THE TASK =
Repeat all entries word for word; skip images.

DATASET RECORDS =
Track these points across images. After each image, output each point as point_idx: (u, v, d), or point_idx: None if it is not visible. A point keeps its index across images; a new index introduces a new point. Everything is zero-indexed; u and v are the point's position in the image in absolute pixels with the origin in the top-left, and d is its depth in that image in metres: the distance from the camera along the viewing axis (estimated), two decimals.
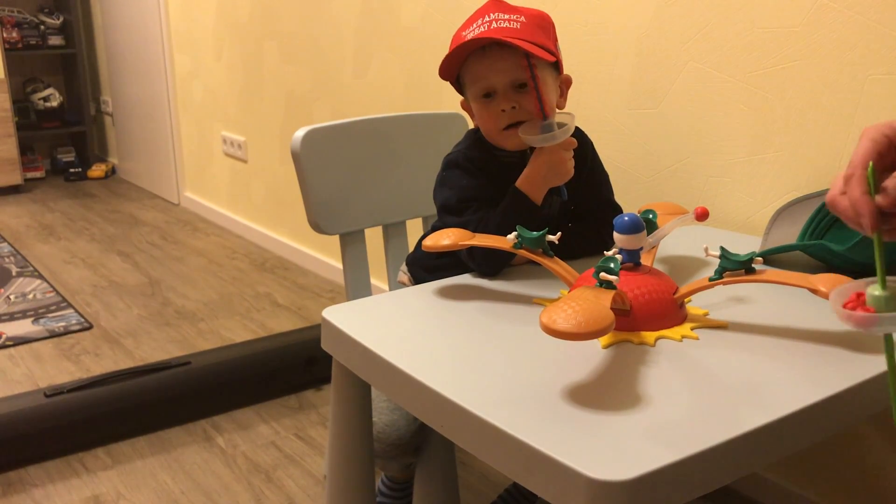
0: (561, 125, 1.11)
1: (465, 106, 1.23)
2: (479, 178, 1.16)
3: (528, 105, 1.13)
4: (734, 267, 0.91)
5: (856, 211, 0.68)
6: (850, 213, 0.69)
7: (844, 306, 0.68)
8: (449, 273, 1.15)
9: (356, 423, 1.04)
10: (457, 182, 1.17)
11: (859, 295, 0.68)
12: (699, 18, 1.49)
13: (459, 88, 1.22)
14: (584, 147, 1.23)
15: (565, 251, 1.08)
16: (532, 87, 1.09)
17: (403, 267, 1.33)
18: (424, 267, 1.26)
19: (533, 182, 1.12)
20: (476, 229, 1.11)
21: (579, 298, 0.81)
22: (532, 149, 1.15)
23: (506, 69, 1.12)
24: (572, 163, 1.13)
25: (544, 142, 1.10)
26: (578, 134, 1.22)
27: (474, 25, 1.14)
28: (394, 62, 2.34)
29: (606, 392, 0.79)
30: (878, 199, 0.67)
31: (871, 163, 0.68)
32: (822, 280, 0.89)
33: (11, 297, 2.73)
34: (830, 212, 0.72)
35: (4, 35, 4.23)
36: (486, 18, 1.13)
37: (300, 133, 1.35)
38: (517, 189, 1.12)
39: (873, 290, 0.66)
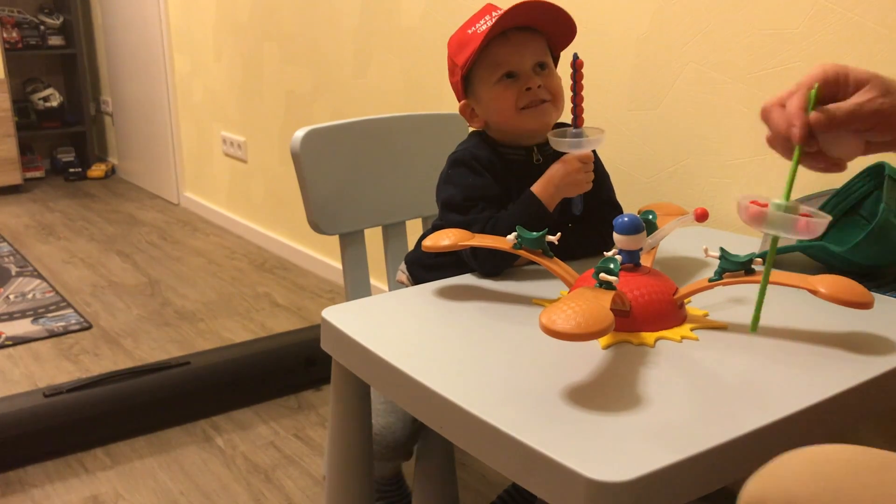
0: (588, 137, 1.11)
1: (465, 109, 1.22)
2: (485, 177, 1.16)
3: (550, 85, 1.14)
4: (734, 268, 0.91)
5: (788, 122, 0.74)
6: (780, 122, 0.76)
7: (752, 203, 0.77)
8: (449, 272, 1.15)
9: (355, 424, 1.04)
10: (462, 180, 1.17)
11: (764, 205, 0.77)
12: (699, 20, 1.49)
13: (464, 87, 1.21)
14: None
15: (566, 252, 1.08)
16: (579, 91, 1.09)
17: (402, 266, 1.33)
18: (424, 265, 1.26)
19: (547, 189, 1.12)
20: (484, 229, 1.11)
21: (579, 299, 0.81)
22: (540, 146, 1.17)
23: (530, 52, 1.13)
24: (591, 176, 1.13)
25: (570, 147, 1.09)
26: None
27: (481, 21, 1.14)
28: (394, 62, 2.35)
29: (606, 393, 0.79)
30: (813, 115, 0.75)
31: (816, 84, 0.76)
32: (822, 281, 0.88)
33: (11, 296, 2.73)
34: (761, 119, 0.77)
35: (4, 35, 4.23)
36: (494, 13, 1.13)
37: (300, 133, 1.34)
38: (533, 194, 1.12)
39: (776, 199, 0.75)
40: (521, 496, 1.53)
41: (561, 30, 1.18)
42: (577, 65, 1.08)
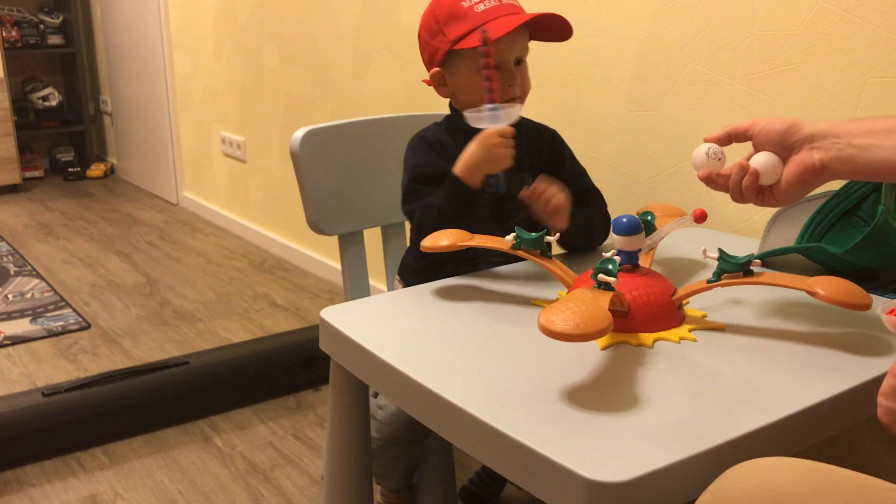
0: (505, 111, 1.11)
1: (436, 76, 1.22)
2: (430, 155, 1.19)
3: (523, 82, 1.19)
4: (732, 269, 0.91)
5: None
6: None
7: (889, 313, 0.75)
8: (432, 275, 1.14)
9: (354, 424, 1.04)
10: (411, 160, 1.21)
11: None
12: (699, 20, 1.49)
13: (440, 61, 1.20)
14: (558, 146, 1.28)
15: (566, 243, 1.10)
16: (491, 66, 1.08)
17: (397, 277, 1.34)
18: (411, 271, 1.27)
19: (468, 166, 1.11)
20: (422, 217, 1.14)
21: (577, 300, 0.81)
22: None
23: (518, 48, 1.17)
24: (510, 152, 1.10)
25: (489, 122, 1.09)
26: (548, 132, 1.27)
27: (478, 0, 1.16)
28: (393, 63, 2.35)
29: (604, 393, 0.79)
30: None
31: None
32: (821, 282, 0.89)
33: (10, 296, 2.73)
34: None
35: (4, 34, 4.23)
36: None
37: (299, 133, 1.35)
38: (453, 174, 1.12)
39: None
40: (490, 478, 1.54)
41: (556, 29, 1.20)
42: (486, 41, 1.07)
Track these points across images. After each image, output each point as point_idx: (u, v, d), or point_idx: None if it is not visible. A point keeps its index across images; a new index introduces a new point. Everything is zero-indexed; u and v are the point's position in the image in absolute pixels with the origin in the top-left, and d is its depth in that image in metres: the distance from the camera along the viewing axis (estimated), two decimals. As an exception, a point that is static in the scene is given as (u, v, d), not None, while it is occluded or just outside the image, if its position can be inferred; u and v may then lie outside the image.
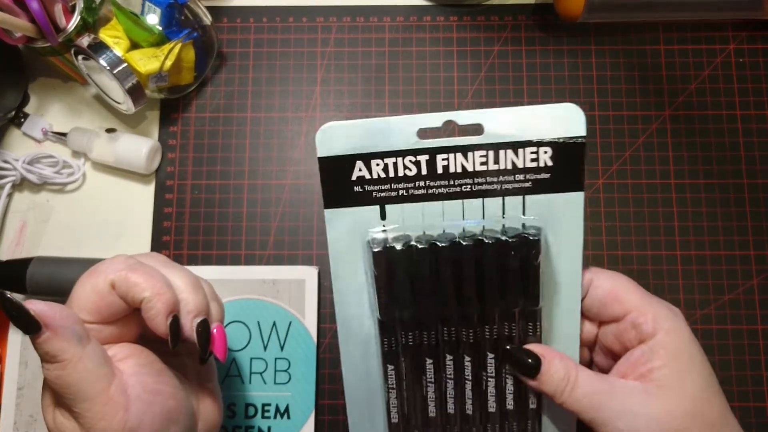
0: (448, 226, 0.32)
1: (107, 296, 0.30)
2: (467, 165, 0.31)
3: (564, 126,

REPLY TO THE EXERCISE =
Track these points across images. After each image, output each point as point_idx: (u, v, d), or point_idx: None if it is not visible. A point keeps its index across images; a new index introduces a new point. Everything is zero-indexed; u and v are the point's position in the image in absolute pixels with the origin in the top-left, and d is its depth in that image in metres: the distance from the camera along the viewing axis (estimated), two decimals.
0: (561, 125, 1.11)
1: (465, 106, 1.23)
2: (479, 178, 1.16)
3: (528, 105, 1.13)
4: (734, 267, 0.91)
5: (856, 211, 0.68)
6: (850, 213, 0.69)
7: (844, 306, 0.68)
8: (449, 273, 1.15)
9: (356, 423, 1.04)
10: (457, 182, 1.17)
11: (859, 295, 0.68)
12: (699, 18, 1.49)
13: (459, 88, 1.22)
14: (584, 147, 1.23)
15: (565, 251, 1.08)
16: (532, 87, 1.09)
17: (403, 267, 1.33)
18: (424, 267, 1.26)
19: (533, 182, 1.12)
20: (476, 229, 1.11)
21: (579, 298, 0.81)
22: (532, 149, 1.15)
23: (506, 69, 1.12)
24: (572, 163, 1.13)
25: (544, 142, 1.10)
26: (578, 134, 1.22)
27: (474, 25, 1.14)
28: (394, 62, 2.34)
29: (606, 392, 0.79)
30: (878, 199, 0.67)
31: (871, 163, 0.68)
32: (822, 280, 0.89)
33: (11, 297, 2.73)
34: (830, 212, 0.72)
35: (4, 35, 4.23)
36: (486, 18, 1.13)
37: (300, 133, 1.35)
38: (517, 189, 1.12)
39: (873, 290, 0.66)
0: (588, 137, 1.11)
1: (465, 109, 1.22)
2: (485, 177, 1.16)
3: (550, 85, 1.14)
4: (734, 268, 0.91)
5: (788, 122, 0.74)
6: (780, 122, 0.76)
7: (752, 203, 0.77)
8: (449, 272, 1.15)
9: (355, 424, 1.04)
10: (462, 180, 1.17)
11: (764, 205, 0.77)
12: (699, 20, 1.49)
13: (464, 87, 1.21)
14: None
15: (566, 252, 1.08)
16: (579, 91, 1.09)
17: (402, 266, 1.33)
18: (424, 265, 1.26)
19: (547, 189, 1.12)
20: (484, 229, 1.11)
21: (579, 299, 0.81)
22: (540, 146, 1.17)
23: (530, 52, 1.13)
24: (591, 176, 1.13)
25: (570, 147, 1.09)
26: None
27: (481, 21, 1.14)
28: (394, 62, 2.35)
29: (606, 393, 0.79)
30: (813, 115, 0.75)
31: (816, 84, 0.76)
32: (822, 281, 0.88)
33: (11, 296, 2.73)
34: (761, 119, 0.77)
35: (4, 35, 4.23)
36: (494, 13, 1.13)
37: (300, 133, 1.34)
38: (533, 194, 1.12)
39: (776, 199, 0.75)
40: (521, 496, 1.53)
41: (561, 30, 1.18)
42: (577, 65, 1.08)
0: (505, 111, 1.11)
1: (436, 76, 1.22)
2: (430, 155, 1.19)
3: (523, 82, 1.19)
4: (732, 269, 0.91)
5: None
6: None
7: (889, 313, 0.75)
8: (432, 275, 1.14)
9: (354, 424, 1.04)
10: (411, 160, 1.21)
11: None
12: (699, 20, 1.49)
13: (440, 61, 1.20)
14: (558, 146, 1.28)
15: (566, 243, 1.10)
16: (491, 66, 1.08)
17: (397, 277, 1.34)
18: (411, 271, 1.27)
19: (468, 166, 1.11)
20: (422, 217, 1.14)
21: (577, 300, 0.81)
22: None
23: (518, 48, 1.17)
24: (510, 152, 1.10)
25: (489, 122, 1.09)
26: (548, 132, 1.27)
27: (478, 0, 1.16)
28: (393, 63, 2.35)
29: (604, 393, 0.79)
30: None
31: None
32: (821, 282, 0.89)
33: (10, 296, 2.73)
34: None
35: (4, 34, 4.23)
36: None
37: (299, 133, 1.35)
38: (453, 174, 1.12)
39: None
40: (490, 478, 1.54)
41: (556, 29, 1.20)
42: (486, 41, 1.07)
Track these points across images. After each image, output each point as point_idx: (u, v, d), or point_idx: None if it is not visible. A point keeps its index across images; a new index introduces a new point. Everything is zero-indexed; u and v are the point's position in the image in absolute pixels with the origin in the top-left, and d is its depth in that image in metres: the distance from the camera along the viewing axis (estimated), two decimals. As an exception, a point that is static in the scene is given as (u, v, d), not None, while it is occluded or just outside the image, if its position can be inferred; u and v may then lie outside the image.
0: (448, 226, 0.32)
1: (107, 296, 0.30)
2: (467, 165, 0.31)
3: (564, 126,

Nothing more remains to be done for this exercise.